Réalisation : Gessica Généus
Durée : 1 H 33
Avec : Néhémie Bastien, Fabiola Remy, Djanaïna François
Voilà un film qui fait écho à un pays en crise depuis le tremblement de terre qui l’a dévasté en 2010. C’est ainsi que des images de soulèvement spontanés et de manifestations contre le cout de la vie entrecoupent à intervalles réguliers l’histoire qui nous est contée. Elle s’attarde sur trois femmes en lutte pour leur survie faisant chacune un choix différent. Freda, étudiante engagée, s’investi dans la vie associative et militante, sa sœur Jeannette ne rêve que de quitter Haïti et n’hésite pas à user de ses charmes pour séduire un homme pouvant l’amener ailleurs. Quant à leur mère Esther, abandonnée par son mari, elle est résignée face à la réalité patriarcale qui l’opprime. Elle incarne parfaitement l’état actuel du pays. Elle ne sait plus comment sauver sa petite famille, la protéger, mais a-t-elle pu les élever normalement ? Et a-t-elle encore les ressources nécessaires pour faire face aux événements ? Film de femme porté par des femmes et leurs liens puissants, Freda questionne aussi leur place : celle qu’on leur assigne, à laquelle elles décident de se soumettre, ou au contraire de se soustraire. Toute trois vivent des très modestes revenus de leur épicerie de quartier. Nous les accompagnons dans les rues de Port-au-Prince et sa vie noctambule où on va surtout suivre Freda. Elle représente une jeunesse Haïtienne qui ne veut plus se taire. Fini de se plier à la volonté des autres. Nous suivons chaque personnage avec ses contradictions en observant non pas leurs certitudes mais plutôt leur confusion, parfois leur bizarreries frisant l’excentricité.
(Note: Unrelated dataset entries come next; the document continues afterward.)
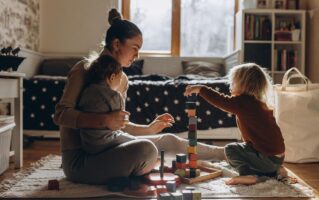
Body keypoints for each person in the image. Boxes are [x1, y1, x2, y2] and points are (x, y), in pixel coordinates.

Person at [54, 8, 225, 185]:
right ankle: (143, 168)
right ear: (116, 44)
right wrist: (104, 120)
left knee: (168, 140)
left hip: (110, 147)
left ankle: (226, 153)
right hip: (81, 160)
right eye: (135, 48)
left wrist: (149, 129)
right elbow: (61, 115)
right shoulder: (83, 69)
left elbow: (119, 125)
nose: (137, 56)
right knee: (146, 150)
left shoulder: (123, 79)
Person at [184, 63, 286, 185]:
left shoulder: (244, 102)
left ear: (244, 85)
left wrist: (201, 89)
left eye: (233, 83)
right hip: (277, 157)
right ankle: (274, 171)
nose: (230, 86)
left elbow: (221, 100)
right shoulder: (257, 103)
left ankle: (252, 175)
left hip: (267, 158)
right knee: (243, 147)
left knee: (231, 149)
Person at [77, 55, 137, 154]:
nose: (121, 82)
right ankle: (153, 162)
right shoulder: (114, 95)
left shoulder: (86, 91)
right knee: (138, 142)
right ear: (112, 77)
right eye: (120, 79)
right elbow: (120, 124)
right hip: (106, 141)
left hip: (87, 143)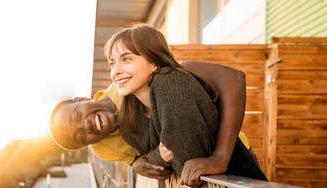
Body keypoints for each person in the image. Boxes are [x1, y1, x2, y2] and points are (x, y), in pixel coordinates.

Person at [105, 24, 267, 187]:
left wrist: (217, 158)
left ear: (153, 62)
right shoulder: (130, 114)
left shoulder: (171, 82)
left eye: (126, 59)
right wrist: (160, 156)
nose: (115, 71)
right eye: (112, 63)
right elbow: (156, 166)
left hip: (237, 181)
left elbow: (186, 158)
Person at [49, 61, 255, 181]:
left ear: (82, 99)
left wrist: (220, 157)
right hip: (197, 176)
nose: (85, 126)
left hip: (231, 153)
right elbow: (146, 162)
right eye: (81, 137)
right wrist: (140, 164)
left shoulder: (132, 79)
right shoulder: (103, 149)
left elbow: (232, 79)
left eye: (77, 116)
Mais pas de misérabilisme ni de mélodrame ici, même si, au détour d'une phrase, l'on apprend ce qu'a subi l'une des trois femmes dans le passé. On perçoit que la réalisatrice vient du cinéma documentaire. Cela au travers de l’observation délicate qu’elle fait des protagonistes en scrutant résolument leurs visages en allant au-delà des cas qu’ils représentent. C’est dans un contexte politique délétère qu’elle a pu mener jusqu’au bout le tournage de Freda grâce à l’aide des habitants d’un quartier de la capitale. Il nous offre une fin ouverte avec un plan bouleversant, long regard de la camera sur Jeannette qui révèle le déchirement d’un personnage que le film a l’intelligence de ne pas juger.